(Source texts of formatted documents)
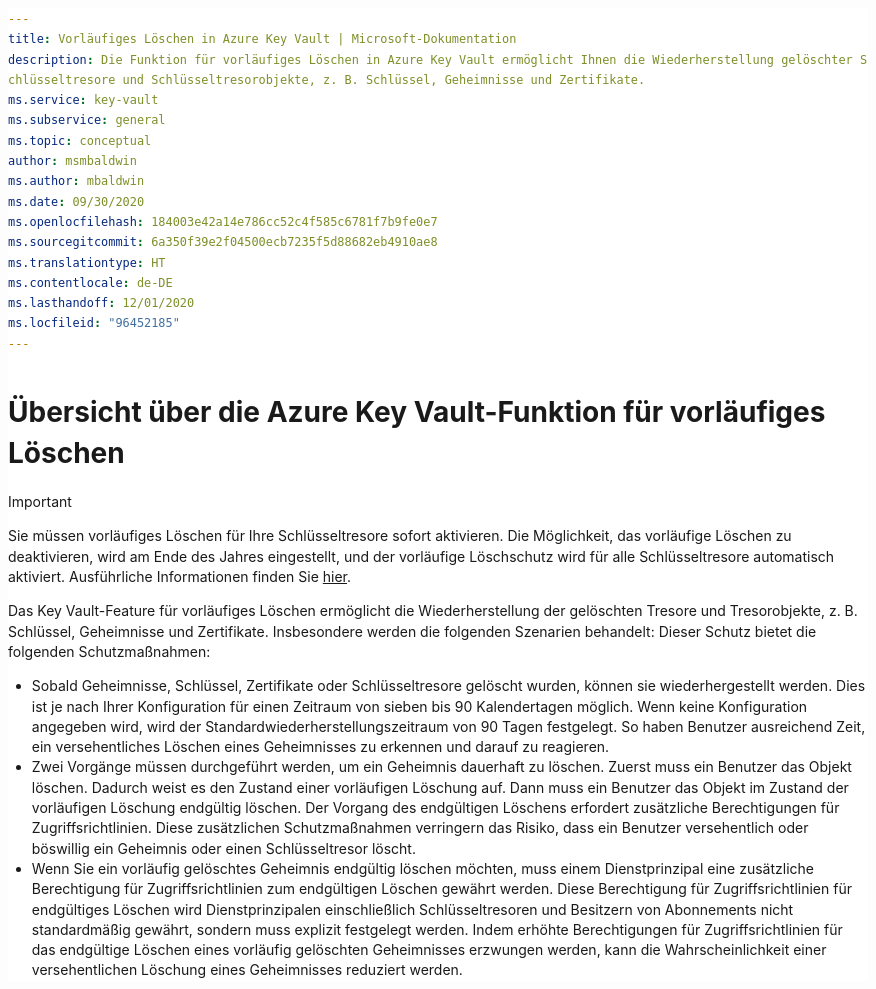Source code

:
 ```yaml
---
title: Vorläufiges Löschen in Azure Key Vault | Microsoft-Dokumentation
description: Die Funktion für vorläufiges Löschen in Azure Key Vault ermöglicht Ihnen die Wiederherstellung gelöschter Schlüsseltresore und Schlüsseltresorobjekte, z. B. Schlüssel, Geheimnisse und Zertifikate.
ms.service: key-vault
ms.subservice: general
ms.topic: conceptual
author: msmbaldwin
ms.author: mbaldwin
ms.date: 09/30/2020
ms.openlocfilehash: 184003e42a14e786cc52c4f585c6781f7b9fe0e7
ms.sourcegitcommit: 6a350f39e2f04500ecb7235f5d88682eb4910ae8
ms.translationtype: HT
ms.contentlocale: de-DE
ms.lasthandoff: 12/01/2020
ms.locfileid: "96452185"
---
```

# <a name="azure-key-vault-soft-delete-overview"></a>Übersicht über die Azure Key Vault-Funktion für vorläufiges Löschen

> [!IMPORTANT]
> Sie müssen vorläufiges Löschen für Ihre Schlüsseltresore sofort aktivieren. Die Möglichkeit, das vorläufige Löschen zu deaktivieren, wird am Ende des Jahres eingestellt, und der vorläufige Löschschutz wird für alle Schlüsseltresore automatisch aktiviert.  Ausführliche Informationen finden Sie [hier](soft-delete-change.md).

Das Key Vault-Feature für vorläufiges Löschen ermöglicht die Wiederherstellung der gelöschten Tresore und Tresorobjekte, z. B. Schlüssel, Geheimnisse und Zertifikate. Insbesondere werden die folgenden Szenarien behandelt:  Dieser Schutz bietet die folgenden Schutzmaßnahmen:

- Sobald Geheimnisse, Schlüssel, Zertifikate oder Schlüsseltresore gelöscht wurden, können sie wiederhergestellt werden. Dies ist je nach Ihrer Konfiguration für einen Zeitraum von sieben bis 90 Kalendertagen möglich. Wenn keine Konfiguration angegeben wird, wird der Standardwiederherstellungszeitraum von 90 Tagen festgelegt. So haben Benutzer ausreichend Zeit, ein versehentliches Löschen eines Geheimnisses zu erkennen und darauf zu reagieren.
- Zwei Vorgänge müssen durchgeführt werden, um ein Geheimnis dauerhaft zu löschen. Zuerst muss ein Benutzer das Objekt löschen. Dadurch weist es den Zustand einer vorläufigen Löschung auf. Dann muss ein Benutzer das Objekt im Zustand der vorläufigen Löschung endgültig löschen. Der Vorgang des endgültigen Löschens erfordert zusätzliche Berechtigungen für Zugriffsrichtlinien. Diese zusätzlichen Schutzmaßnahmen verringern das Risiko, dass ein Benutzer versehentlich oder böswillig ein Geheimnis oder einen Schlüsseltresor löscht.  
- Wenn Sie ein vorläufig gelöschtes Geheimnis endgültig löschen möchten, muss einem Dienstprinzipal eine zusätzliche Berechtigung für Zugriffsrichtlinien zum endgültigen Löschen gewährt werden. Diese Berechtigung für Zugriffsrichtlinien für endgültiges Löschen wird Dienstprinzipalen einschließlich Schlüsseltresoren und Besitzern von Abonnements nicht standardmäßig gewährt, sondern muss explizit festgelegt werden. Indem erhöhte Berechtigungen für Zugriffsrichtlinien für das endgültige Löschen eines vorläufig gelöschten Geheimnisses erzwungen werden, kann die Wahrscheinlichkeit einer versehentlichen Löschung eines Geheimnisses reduziert werden.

Assignment
Copy the records exactly. Skip any pictures.

Problem solution
Source code

:
 ```yaml
---
title: Vorläufiges Löschen in Azure Key Vault | Microsoft-Dokumentation
description: Die Funktion für vorläufiges Löschen in Azure Key Vault ermöglicht Ihnen die Wiederherstellung gelöschter Schlüsseltresore und Schlüsseltresorobjekte, z. B. Schlüssel, Geheimnisse und Zertifikate.
ms.service: key-vault
ms.subservice: general
ms.topic: conceptual
author: msmbaldwin
ms.author: mbaldwin
ms.date: 09/30/2020
ms.openlocfilehash: 184003e42a14e786cc52c4f585c6781f7b9fe0e7
ms.sourcegitcommit: 6a350f39e2f04500ecb7235f5d88682eb4910ae8
ms.translationtype: HT
ms.contentlocale: de-DE
ms.lasthandoff: 12/01/2020
ms.locfileid: "96452185"
---
```

# <a name="azure-key-vault-soft-delete-overview"></a>Übersicht über die Azure Key Vault-Funktion für vorläufiges Löschen

> [!IMPORTANT]
> Sie müssen vorläufiges Löschen für Ihre Schlüsseltresore sofort aktivieren. Die Möglichkeit, das vorläufige Löschen zu deaktivieren, wird am Ende des Jahres eingestellt, und der vorläufige Löschschutz wird für alle Schlüsseltresore automatisch aktiviert.  Ausführliche Informationen finden Sie [hier](soft-delete-change.md).

Das Key Vault-Feature für vorläufiges Löschen ermöglicht die Wiederherstellung der gelöschten Tresore und Tresorobjekte, z. B. Schlüssel, Geheimnisse und Zertifikate. Insbesondere werden die folgenden Szenarien behandelt:  Dieser Schutz bietet die folgenden Schutzmaßnahmen:

- Sobald Geheimnisse, Schlüssel, Zertifikate oder Schlüsseltresore gelöscht wurden, können sie wiederhergestellt werden. Dies ist je nach Ihrer Konfiguration für einen Zeitraum von sieben bis 90 Kalendertagen möglich. Wenn keine Konfiguration angegeben wird, wird der Standardwiederherstellungszeitraum von 90 Tagen festgelegt. So haben Benutzer ausreichend Zeit, ein versehentliches Löschen eines Geheimnisses zu erkennen und darauf zu reagieren.
- Zwei Vorgänge müssen durchgeführt werden, um ein Geheimnis dauerhaft zu löschen. Zuerst muss ein Benutzer das Objekt löschen. Dadurch weist es den Zustand einer vorläufigen Löschung auf. Dann muss ein Benutzer das Objekt im Zustand der vorläufigen Löschung endgültig löschen. Der Vorgang des endgültigen Löschens erfordert zusätzliche Berechtigungen für Zugriffsrichtlinien. Diese zusätzlichen Schutzmaßnahmen verringern das Risiko, dass ein Benutzer versehentlich oder böswillig ein Geheimnis oder einen Schlüsseltresor löscht.  
- Wenn Sie ein vorläufig gelöschtes Geheimnis endgültig löschen möchten, muss einem Dienstprinzipal eine zusätzliche Berechtigung für Zugriffsrichtlinien zum endgültigen Löschen gewährt werden. Diese Berechtigung für Zugriffsrichtlinien für endgültiges Löschen wird Dienstprinzipalen einschließlich Schlüsseltresoren und Besitzern von Abonnements nicht standardmäßig gewährt, sondern muss explizit festgelegt werden. Indem erhöhte Berechtigungen für Zugriffsrichtlinien für das endgültige Löschen eines vorläufig gelöschten Geheimnisses erzwungen werden, kann die Wahrscheinlichkeit einer versehentlichen Löschung eines Geheimnisses reduziert werden.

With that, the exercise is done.